- What you will do: Return exactly the span of lines in the following data that opens with the line containing "left knee: (1048, 959, -30)" and closes with the line containing "left wrist: (935, 877, -21)". Include nothing else.

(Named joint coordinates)
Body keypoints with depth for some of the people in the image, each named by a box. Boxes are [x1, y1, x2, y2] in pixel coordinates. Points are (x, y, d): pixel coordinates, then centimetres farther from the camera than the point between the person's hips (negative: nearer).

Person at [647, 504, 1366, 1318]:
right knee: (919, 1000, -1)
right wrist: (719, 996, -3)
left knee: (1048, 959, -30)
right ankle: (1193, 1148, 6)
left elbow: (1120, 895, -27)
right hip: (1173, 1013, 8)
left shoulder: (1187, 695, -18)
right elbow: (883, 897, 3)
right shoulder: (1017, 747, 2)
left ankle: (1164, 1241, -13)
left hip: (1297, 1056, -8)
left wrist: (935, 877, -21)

--

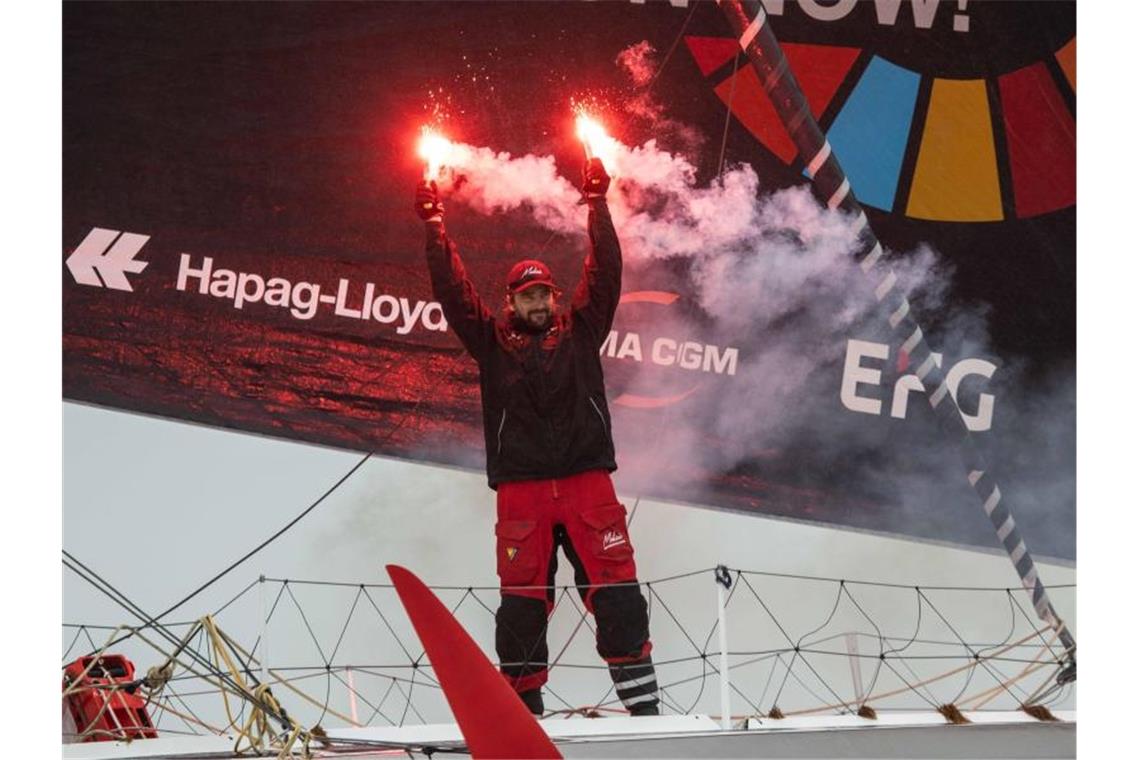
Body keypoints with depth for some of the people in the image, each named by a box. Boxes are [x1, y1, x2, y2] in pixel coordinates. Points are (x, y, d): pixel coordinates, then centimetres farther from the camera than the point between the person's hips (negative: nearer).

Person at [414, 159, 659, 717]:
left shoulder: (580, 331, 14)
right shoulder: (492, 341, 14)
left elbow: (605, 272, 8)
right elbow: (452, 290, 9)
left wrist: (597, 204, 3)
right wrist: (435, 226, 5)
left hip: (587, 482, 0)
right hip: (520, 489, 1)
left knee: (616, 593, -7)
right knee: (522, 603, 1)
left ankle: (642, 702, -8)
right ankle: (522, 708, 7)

- Solution for this exercise:
left knee: (1048, 959, -30)
right ankle: (1193, 1148, 6)
left elbow: (1120, 895, -27)
right hip: (1173, 1013, 8)
left shoulder: (1187, 695, -18)
right elbow: (883, 897, 3)
right shoulder: (1017, 747, 2)
left ankle: (1164, 1241, -13)
left hip: (1297, 1056, -8)
left wrist: (935, 877, -21)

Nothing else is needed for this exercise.